Each line of the data that includes "Adenocarcinoma" must be copied.

[MATERIAL FOR THIS EXERCISE]

____

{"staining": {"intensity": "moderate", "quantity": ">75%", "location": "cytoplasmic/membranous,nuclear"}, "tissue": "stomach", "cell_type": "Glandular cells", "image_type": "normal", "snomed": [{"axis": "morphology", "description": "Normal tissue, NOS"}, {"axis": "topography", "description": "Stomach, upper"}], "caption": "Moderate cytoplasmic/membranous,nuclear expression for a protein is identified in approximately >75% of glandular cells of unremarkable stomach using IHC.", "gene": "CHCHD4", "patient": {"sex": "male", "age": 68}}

____

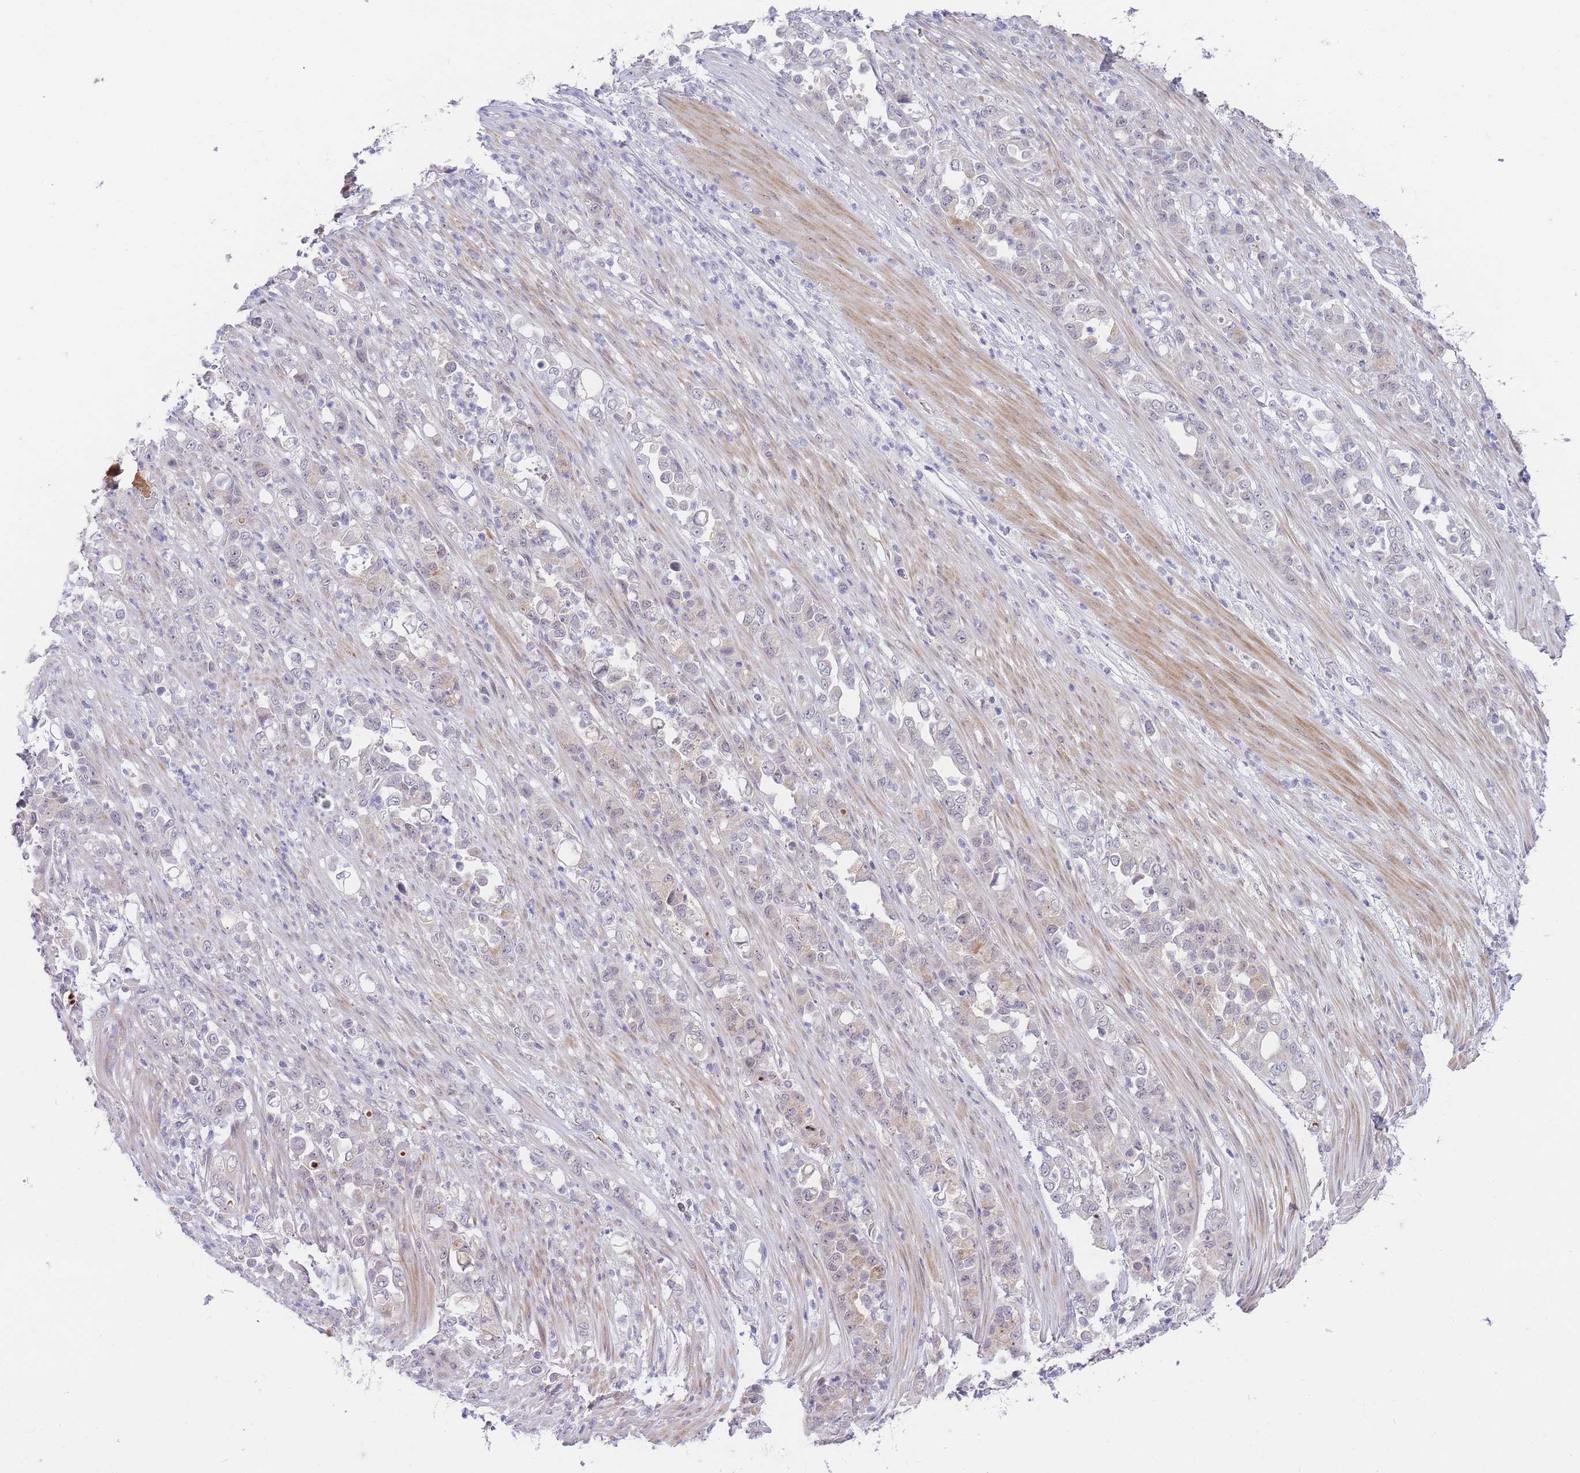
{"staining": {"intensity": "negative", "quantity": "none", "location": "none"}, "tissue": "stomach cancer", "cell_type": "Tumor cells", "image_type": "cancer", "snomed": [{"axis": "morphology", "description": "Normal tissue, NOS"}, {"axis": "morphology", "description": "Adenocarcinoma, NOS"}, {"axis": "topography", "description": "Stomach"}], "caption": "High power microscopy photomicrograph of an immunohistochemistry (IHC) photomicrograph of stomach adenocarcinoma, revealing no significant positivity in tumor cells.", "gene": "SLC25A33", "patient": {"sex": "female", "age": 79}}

____

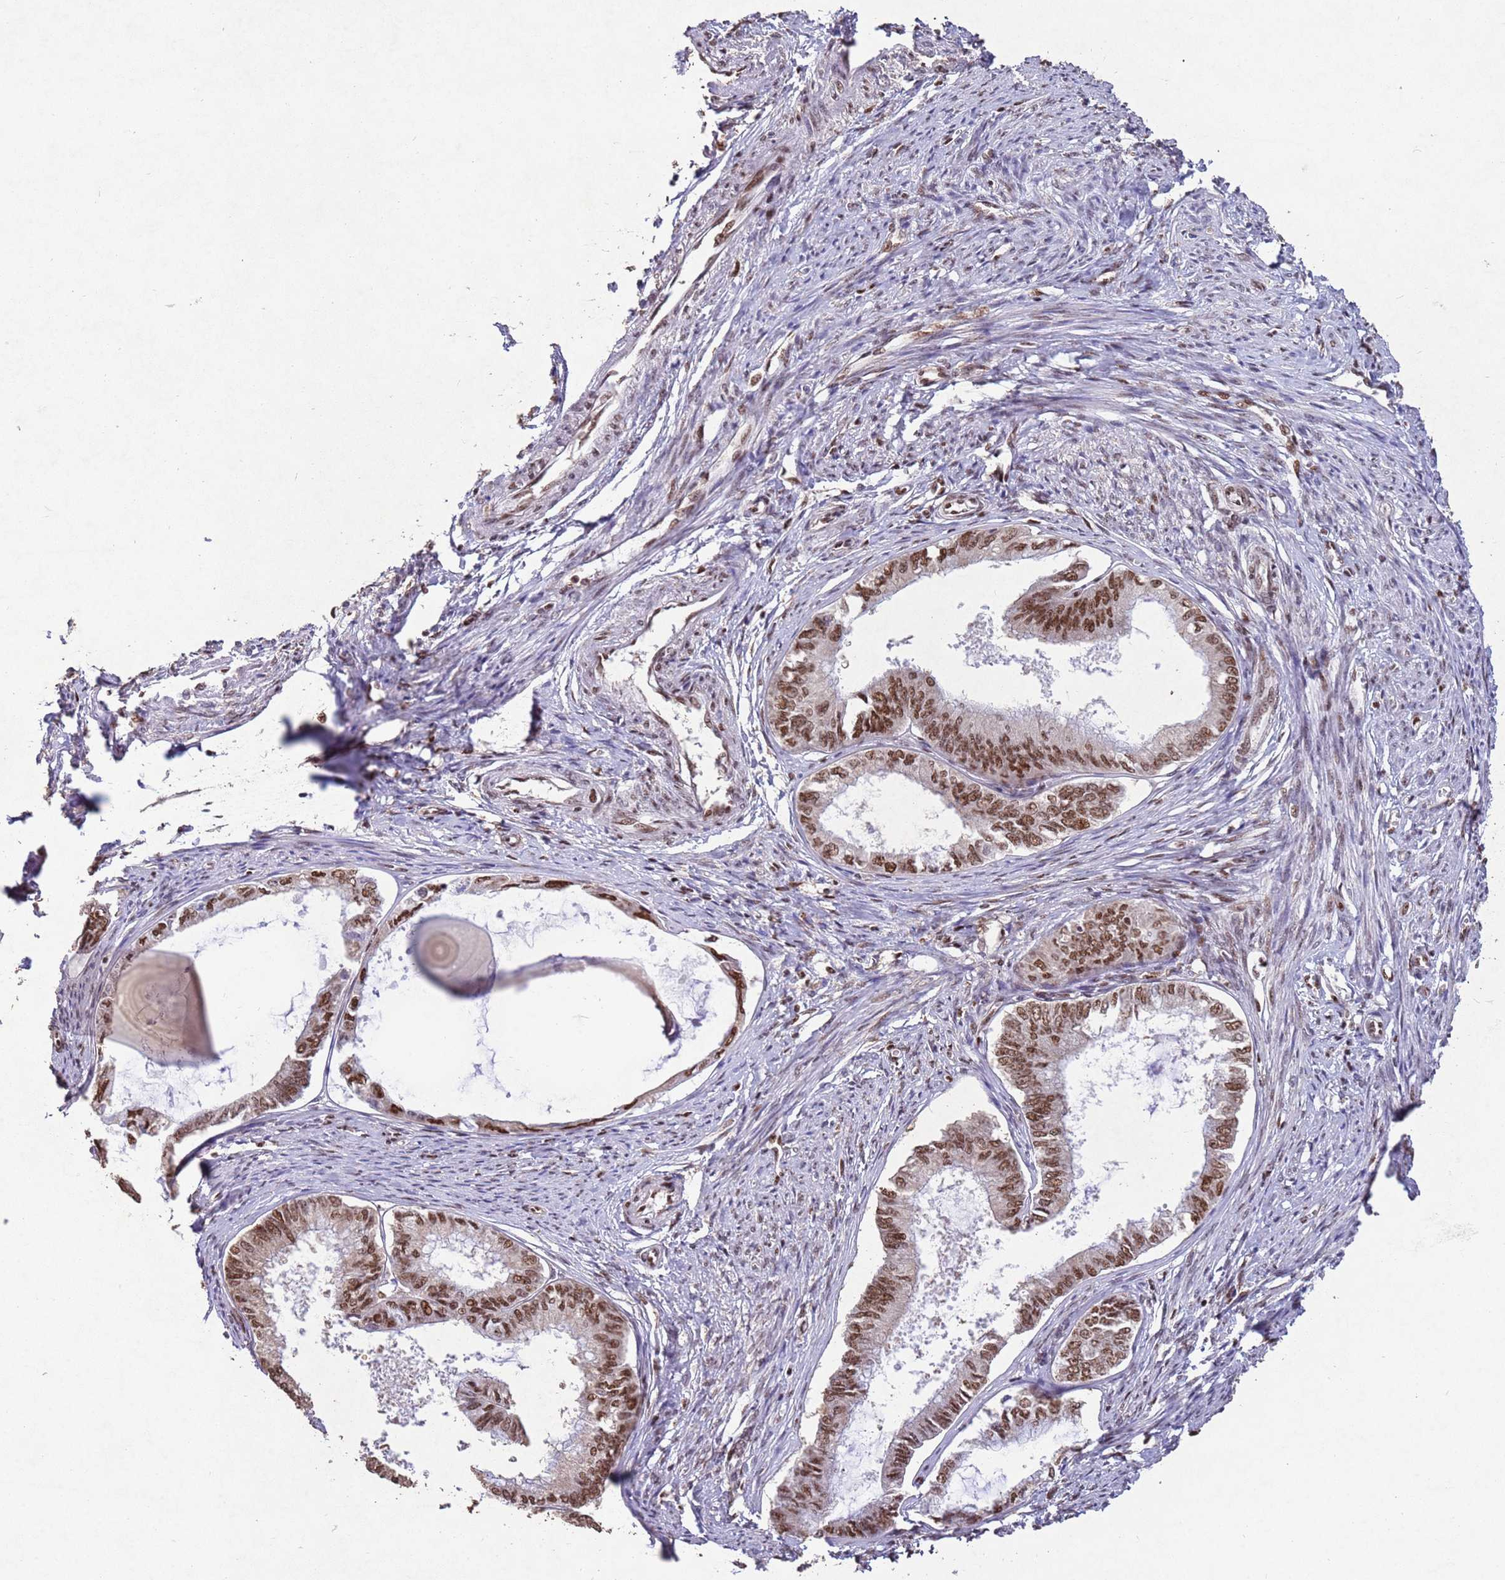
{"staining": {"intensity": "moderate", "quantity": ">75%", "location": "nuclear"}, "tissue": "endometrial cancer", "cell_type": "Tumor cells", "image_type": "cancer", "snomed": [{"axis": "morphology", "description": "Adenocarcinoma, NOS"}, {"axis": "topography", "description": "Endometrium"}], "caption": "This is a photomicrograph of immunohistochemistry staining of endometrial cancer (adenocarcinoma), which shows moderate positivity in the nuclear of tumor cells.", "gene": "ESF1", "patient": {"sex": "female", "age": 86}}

____

[ANSWER FOR THIS EXERCISE]
{"staining": {"intensity": "negative", "quantity": "none", "location": "none"}, "tissue": "stomach cancer", "cell_type": "Tumor cells", "image_type": "cancer", "snomed": [{"axis": "morphology", "description": "Normal tissue, NOS"}, {"axis": "morphology", "description": "Adenocarcinoma, NOS"}, {"axis": "topography", "description": "Stomach"}], "caption": "High power microscopy photomicrograph of an immunohistochemistry (IHC) photomicrograph of stomach adenocarcinoma, revealing no significant positivity in tumor cells.", "gene": "SLC25A33", "patient": {"sex": "female", "age": 79}}
{"staining": {"intensity": "moderate", "quantity": ">75%", "location": "nuclear"}, "tissue": "endometrial cancer", "cell_type": "Tumor cells", "image_type": "cancer", "snomed": [{"axis": "morphology", "description": "Adenocarcinoma, NOS"}, {"axis": "topography", "description": "Endometrium"}], "caption": "This is a photomicrograph of immunohistochemistry staining of endometrial cancer (adenocarcinoma), which shows moderate positivity in the nuclear of tumor cells.", "gene": "ESF1", "patient": {"sex": "female", "age": 86}}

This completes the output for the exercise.